Gok’s chicken and sweetcorn soup with guilt-free spring rolls
If you’re in the mood for takeaway tonight, Gok’s in the kitchen with the perfect alternative for you today. He’s giving two takeaway classics a makeover today as he shows you how to make his version of chicken and sweetcorn soup, with a side of his guilt-free spring rolls.
Gok's guilt free spring rolls
1 tbsp vegetable oil
8 spring onions, very finely sliced
2 carrots, peeled and grated
8 water chestnuts, chopped very finely
2 cloves garlic, crushed
½ tbsp light soy
4 tbsp oyster sauce
1 tsp fish sauce
¼ tsp white pepper
Pinch of salt
8 large spring roll wrappers
A little water to seal
1 tbsp vegetable oil for brushing before cooking
1. Heat 1 tbsp oil in a large frying pan. Add the spring onions, carrots, water chestnuts and garlic and gently fry for 15 minutes on a very low heat, to just soften.
2. Add the sauces, pepper, salt and the bean sprouts and cook for another minute or so, to wilt.
3. Take the vegetables out of the pan and allow to cool, then place in a tea towel and squeeze out any excess liquid.
4. Preheat the oven to 200C, gas 6.
5. Place two of the spring roll wrappers onto a clean surface, place a quarter of the mixture inside in a horizontal line across the centre of the wrapper leaving a small 1cm border. Dip your finger in water and run it around the border.
6. Pull the bottom corner of the wrapper up and over the mixture, followed by each side.

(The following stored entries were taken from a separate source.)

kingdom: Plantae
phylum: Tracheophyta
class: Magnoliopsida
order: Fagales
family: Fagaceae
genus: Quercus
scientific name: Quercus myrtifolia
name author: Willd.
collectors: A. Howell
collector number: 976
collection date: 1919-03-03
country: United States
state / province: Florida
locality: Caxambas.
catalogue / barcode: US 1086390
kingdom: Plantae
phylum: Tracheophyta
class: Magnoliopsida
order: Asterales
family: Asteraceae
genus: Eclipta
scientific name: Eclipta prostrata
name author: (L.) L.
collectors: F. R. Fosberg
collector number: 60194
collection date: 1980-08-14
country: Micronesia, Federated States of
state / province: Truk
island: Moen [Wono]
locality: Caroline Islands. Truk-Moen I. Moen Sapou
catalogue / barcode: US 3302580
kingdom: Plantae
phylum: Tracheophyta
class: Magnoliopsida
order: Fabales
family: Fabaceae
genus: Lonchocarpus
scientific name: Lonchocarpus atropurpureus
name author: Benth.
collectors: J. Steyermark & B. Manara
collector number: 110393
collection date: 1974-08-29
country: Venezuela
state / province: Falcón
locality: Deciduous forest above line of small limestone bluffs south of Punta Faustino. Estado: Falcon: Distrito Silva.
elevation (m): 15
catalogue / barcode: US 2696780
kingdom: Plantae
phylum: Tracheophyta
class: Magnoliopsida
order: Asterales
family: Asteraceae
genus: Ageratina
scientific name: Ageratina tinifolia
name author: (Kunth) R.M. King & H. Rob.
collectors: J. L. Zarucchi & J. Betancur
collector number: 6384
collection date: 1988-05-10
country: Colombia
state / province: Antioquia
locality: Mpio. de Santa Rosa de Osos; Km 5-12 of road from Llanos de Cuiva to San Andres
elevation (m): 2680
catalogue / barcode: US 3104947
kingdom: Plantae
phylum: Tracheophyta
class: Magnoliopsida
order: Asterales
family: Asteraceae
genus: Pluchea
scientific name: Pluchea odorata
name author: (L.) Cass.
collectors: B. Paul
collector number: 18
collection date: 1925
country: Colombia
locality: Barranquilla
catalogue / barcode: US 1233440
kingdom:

Roll the pastry tucking the mixture in until you reach the end. Press lightly to ensure the end has stuck properly. Repeat with the remaining mixture and wrappers.
7. Place the spring rolls onto a wire rack over a baking tray, brush with 1 tbsp oil and bake in the oven for about 20 minutes, turning over half way through, until golden and crisp.
8. Serve with the chicken and sweetcorn soup.
Chicken and sweet corn soup
2 chicken breast fillets
300ml chicken stock
1 x 425g tin creamed corn
2 eggs, beaten
2 tablespoons light soy sauce
Salt and white pepper
1 tablespoon cornflour, mixed with 2 tablespoons water
1-2 teaspoons sesame oil, to taste
To garnish: spring onions, finely chopped
1. Heat the chicken stock and 200ml water in a medium pan until boiling. Add the chicken breast then simmer for about 20 minutes, or until the chicken is cooked through. Remove the chicken from the pan and allow to cool slightly, then dice the breast meat.
2. Add 500ml water to the pan and bring to the boil. Add the diced chicken and creamed corn and any other juices from the tin. Stir well to mix, then cook to a gentle simmer for 5-10 minutes, to allow the flavours to mix.
3. Drop in the beaten eggs and swirl them around in the water so that the eggs cook in strands. Season with the soy sauce and a good pinch of pepper.
4. Stir in the cornflour paste, continuing to stir until the soup is thickened. Taste and adjust the seasoning as necessary, adding a little more soy sauce if needed.
5. Finish the soup with a couple of drops of sesame oil sprinkled on the top to taste. Spoon into serving bowls and garnish with the chopped spring onion.